Problem statement – Beneath this line are the data; copy exactly the part of them that opens with the line containing "pinky dip: (273, 217)" and closes with the line containing "index pip: (258, 174)", and only that part.

Extracted material –
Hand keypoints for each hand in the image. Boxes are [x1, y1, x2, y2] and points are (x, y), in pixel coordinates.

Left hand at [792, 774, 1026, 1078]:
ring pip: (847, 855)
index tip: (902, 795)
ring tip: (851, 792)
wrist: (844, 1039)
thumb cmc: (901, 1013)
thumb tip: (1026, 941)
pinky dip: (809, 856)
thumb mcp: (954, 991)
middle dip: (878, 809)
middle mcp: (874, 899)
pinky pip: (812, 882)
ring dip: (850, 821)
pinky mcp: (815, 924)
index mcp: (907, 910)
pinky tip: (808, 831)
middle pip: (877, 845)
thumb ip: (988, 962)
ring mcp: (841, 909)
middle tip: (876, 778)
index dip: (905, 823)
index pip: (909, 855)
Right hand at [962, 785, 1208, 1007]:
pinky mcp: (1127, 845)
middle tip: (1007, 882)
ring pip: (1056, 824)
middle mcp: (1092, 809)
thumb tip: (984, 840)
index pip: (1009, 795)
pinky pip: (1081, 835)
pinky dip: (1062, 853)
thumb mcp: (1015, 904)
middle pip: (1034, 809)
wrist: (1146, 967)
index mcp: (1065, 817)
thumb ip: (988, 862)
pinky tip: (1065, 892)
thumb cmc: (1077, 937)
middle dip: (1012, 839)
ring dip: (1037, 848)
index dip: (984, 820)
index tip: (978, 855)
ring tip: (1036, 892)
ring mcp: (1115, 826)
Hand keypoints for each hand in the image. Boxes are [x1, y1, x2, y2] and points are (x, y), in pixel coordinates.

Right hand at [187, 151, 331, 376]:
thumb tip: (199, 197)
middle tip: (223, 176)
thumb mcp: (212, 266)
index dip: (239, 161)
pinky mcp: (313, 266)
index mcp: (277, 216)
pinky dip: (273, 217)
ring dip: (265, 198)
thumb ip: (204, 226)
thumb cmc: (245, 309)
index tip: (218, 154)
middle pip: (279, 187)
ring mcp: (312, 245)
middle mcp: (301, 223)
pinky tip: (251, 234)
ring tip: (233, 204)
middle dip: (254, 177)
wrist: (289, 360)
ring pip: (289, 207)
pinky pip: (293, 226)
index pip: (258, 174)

...

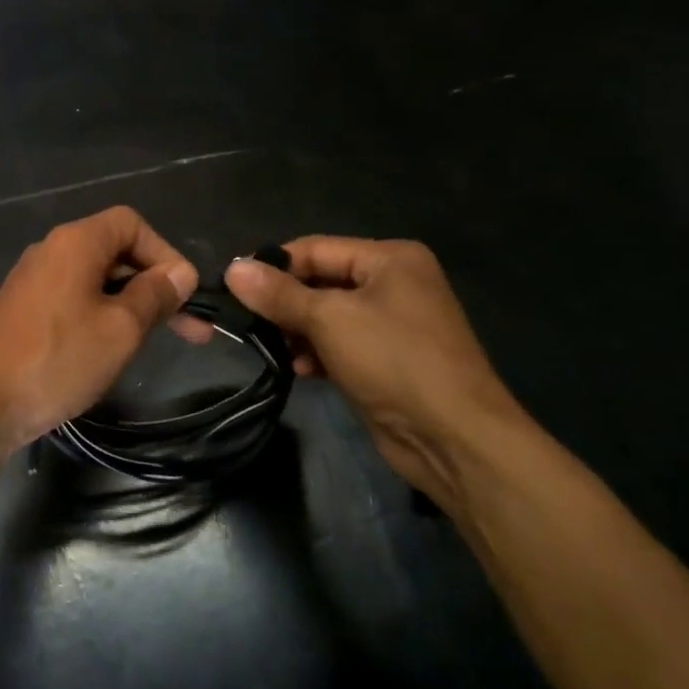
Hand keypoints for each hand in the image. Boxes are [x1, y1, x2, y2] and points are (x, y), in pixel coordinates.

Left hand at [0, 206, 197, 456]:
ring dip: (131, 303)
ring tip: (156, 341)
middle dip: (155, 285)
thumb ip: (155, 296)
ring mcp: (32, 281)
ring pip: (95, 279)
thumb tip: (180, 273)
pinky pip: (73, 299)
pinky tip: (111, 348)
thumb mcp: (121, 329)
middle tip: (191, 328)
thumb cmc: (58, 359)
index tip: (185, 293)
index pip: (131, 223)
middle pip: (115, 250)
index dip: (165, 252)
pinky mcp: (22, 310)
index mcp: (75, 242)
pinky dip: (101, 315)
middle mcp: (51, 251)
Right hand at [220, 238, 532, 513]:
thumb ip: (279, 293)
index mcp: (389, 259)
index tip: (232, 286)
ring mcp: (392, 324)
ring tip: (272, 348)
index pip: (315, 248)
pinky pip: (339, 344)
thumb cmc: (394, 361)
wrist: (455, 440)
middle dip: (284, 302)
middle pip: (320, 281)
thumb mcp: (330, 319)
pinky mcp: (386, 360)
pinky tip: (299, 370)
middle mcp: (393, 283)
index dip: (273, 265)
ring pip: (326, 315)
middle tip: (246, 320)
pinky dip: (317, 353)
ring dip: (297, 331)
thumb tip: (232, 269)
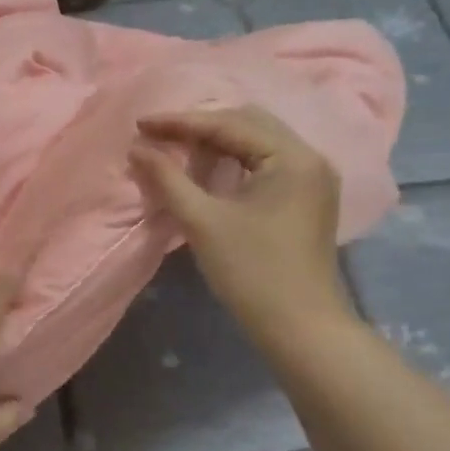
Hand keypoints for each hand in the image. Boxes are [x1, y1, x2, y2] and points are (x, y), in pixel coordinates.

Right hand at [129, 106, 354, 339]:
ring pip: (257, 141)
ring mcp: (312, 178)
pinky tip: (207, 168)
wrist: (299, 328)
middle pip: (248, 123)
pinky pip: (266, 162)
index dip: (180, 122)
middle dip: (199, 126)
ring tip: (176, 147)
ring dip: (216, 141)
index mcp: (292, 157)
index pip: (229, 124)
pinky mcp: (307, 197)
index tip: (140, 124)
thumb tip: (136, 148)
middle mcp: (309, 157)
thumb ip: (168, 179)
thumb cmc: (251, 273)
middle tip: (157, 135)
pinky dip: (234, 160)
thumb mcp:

Response to the task –
pinky dip: (273, 217)
ring dip: (265, 198)
thumb ip: (204, 226)
thumb cmc: (245, 309)
index tip: (218, 154)
middle pip: (279, 187)
ring mcp: (312, 245)
middle mcp: (301, 223)
pinky tip: (251, 234)
ring tip: (233, 204)
middle dip: (254, 177)
wrist: (289, 360)
ring pip: (289, 207)
pinky pip: (293, 226)
index pip: (258, 174)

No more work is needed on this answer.